Court told that mother of two used ‘elaborate and sophisticated deception’

Mary Miley of Duncairn Avenue, Bray, pleaded guilty at Dublin Circuit Criminal Court to sample charges under the Theft and Fraud Act between January 2006 and February 2008. Photograph:  Collins Courts
Mary Miley of Duncairn Avenue, Bray, pleaded guilty at Dublin Circuit Criminal Court to sample charges under the Theft and Fraud Act between January 2006 and February 2008. Photograph: Collins Courts

A Wicklow solicitor who fraudulently borrowed nearly €1 million in mortgage bridging loans in an “elaborate and sophisticated deception” has been jailed for three years.

Mother of two Mary Miley (56), along with mortgage broker Noel Ryan (67), used forged documents to take out loans as part of a plan to buy and develop residential property. All the money borrowed is now gone.

Miley of Duncairn Avenue, Bray, pleaded guilty at Dublin Circuit Criminal Court to sample charges under the Theft and Fraud Act between January 2006 and February 2008.

Ryan of Ballinapierce, Enniscorthy, Co Wexford, pleaded guilty to a single charge under the same act of aiding and abetting Miley. Judge Leonie Reynolds suspended a jail term of 18 months on Ryan on condition that he fully pay back the money he stole within that time.

READ MORE


False passport
Miley used a false passport and driving licence to apply for three loans totalling €750,000 from Secured Property Loans Mortgages (SPL) in October 2007 and February 2008. She also obtained a short-term mortgage from Start Mortgages of €179,100 in January 2006.

Now retired and in receipt of an old-age pension, Ryan was the mortgage broker who acted as an accomplice to Miley. He transferred on two of the loans to SPL even though he knew the applications were made out to Mary Doore, which was the solicitor’s maiden name.


Reprehensible
Judge Reynolds said that Miley had violated her position of trust in a most reprehensible manner.

Together Miley and Ryan drew down €750,000 from SPL. Ryan received €11,400 as commission. The court heard that none of this has been repaid and the money was spent in the buying and building of development sites which the pair had hoped to sell on for profit.

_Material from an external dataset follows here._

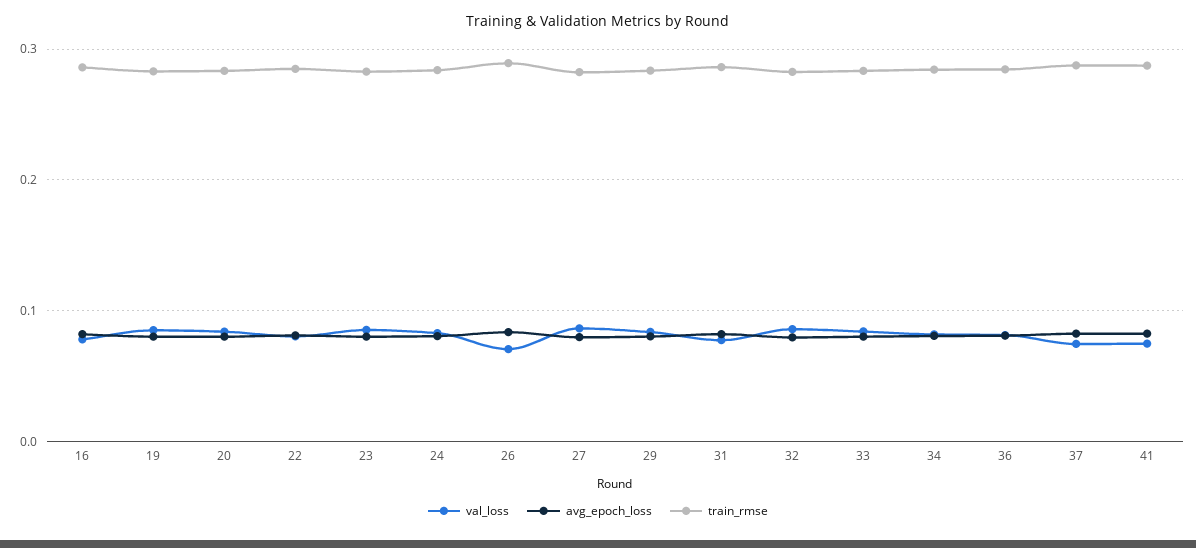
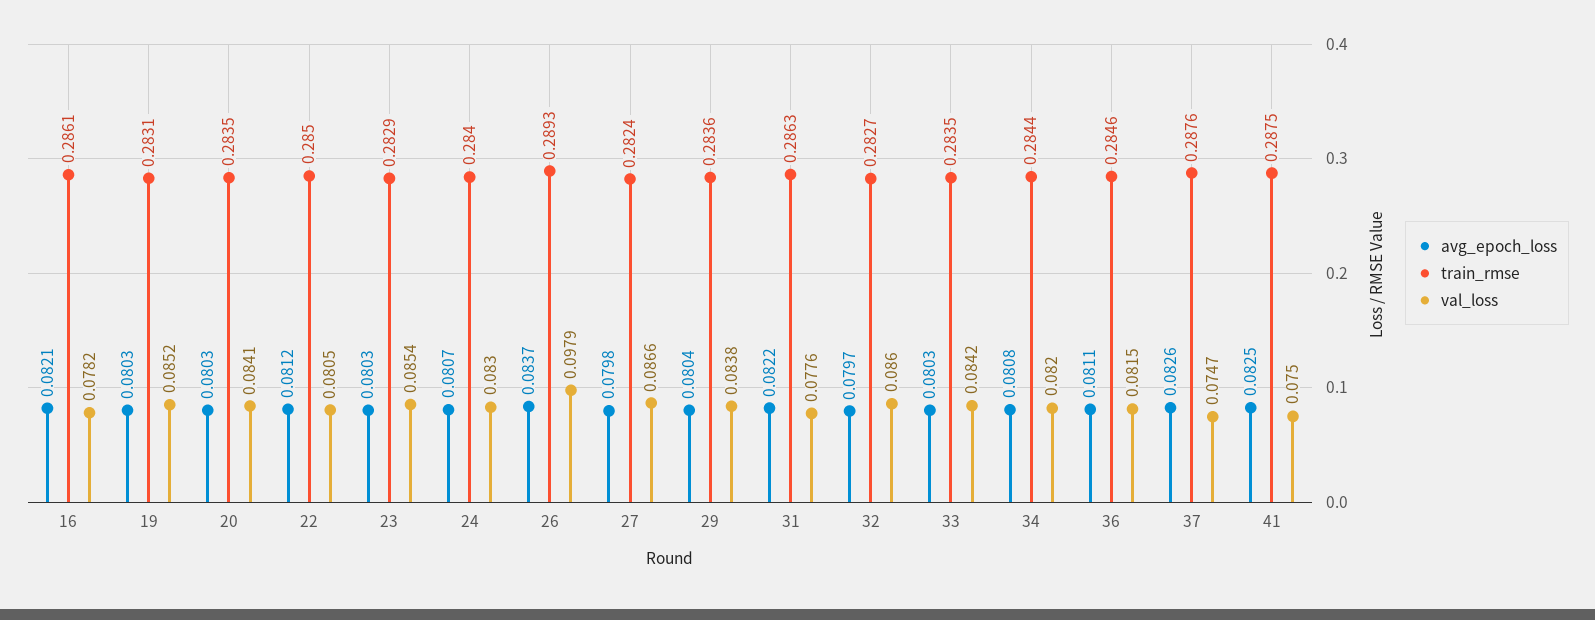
val_loss, 26: 0.07 -> 0.0979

The mortgage from Start Mortgages has been fully discharged, Feargal Kavanagh SC, defending Miley, said.

Judge Reynolds said: “She engaged in a sustained duplicity over time as part of an elaborate and sophisticated deception.”

She said there was no evidence that Miley had made any material gain or enjoyed a lavish lifestyle. She said that before her “fall from grace” Miley was a hard working and well-respected solicitor.

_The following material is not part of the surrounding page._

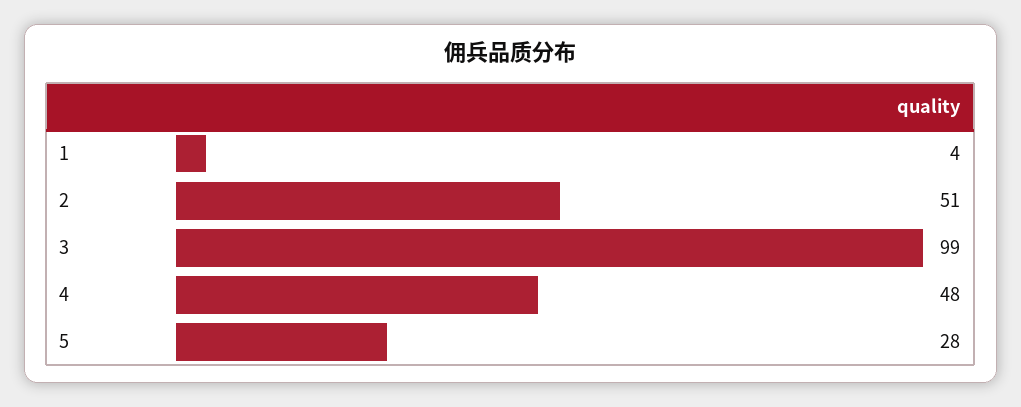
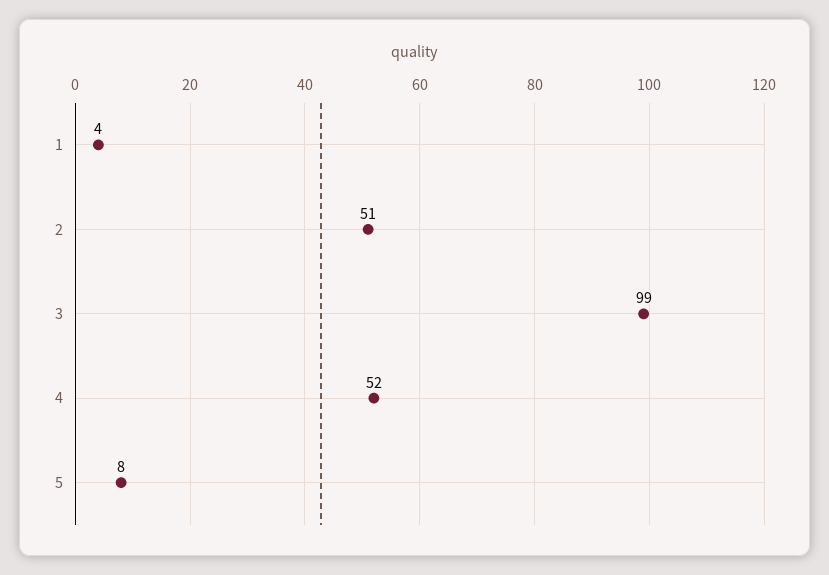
4: 48 -> 52
5: 28 -> 8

She said that Miley suffers from anxiety and depression but that these conditions had not impeded her ability to carry out the offences. The Law Society removed Miley from the roll of solicitors in 2009.

Ryan is a former carpenter and fitter whose business closed in the 1990s. He retrained as an insurance and mortgage broker.

He is now extremely unwell and has been diagnosed with early Alzheimer’s disease. Judge Reynolds noted that his health issues may have impeded his judgment at the time.

Ryan brought €4,400 to court as compensation and indicated that the balance of the money he had taken would be repaid.

Judge Reynolds imposed two concurrent sentences of three years imprisonment on Miley and ordered that she receive psychiatric assessment as a matter of urgency.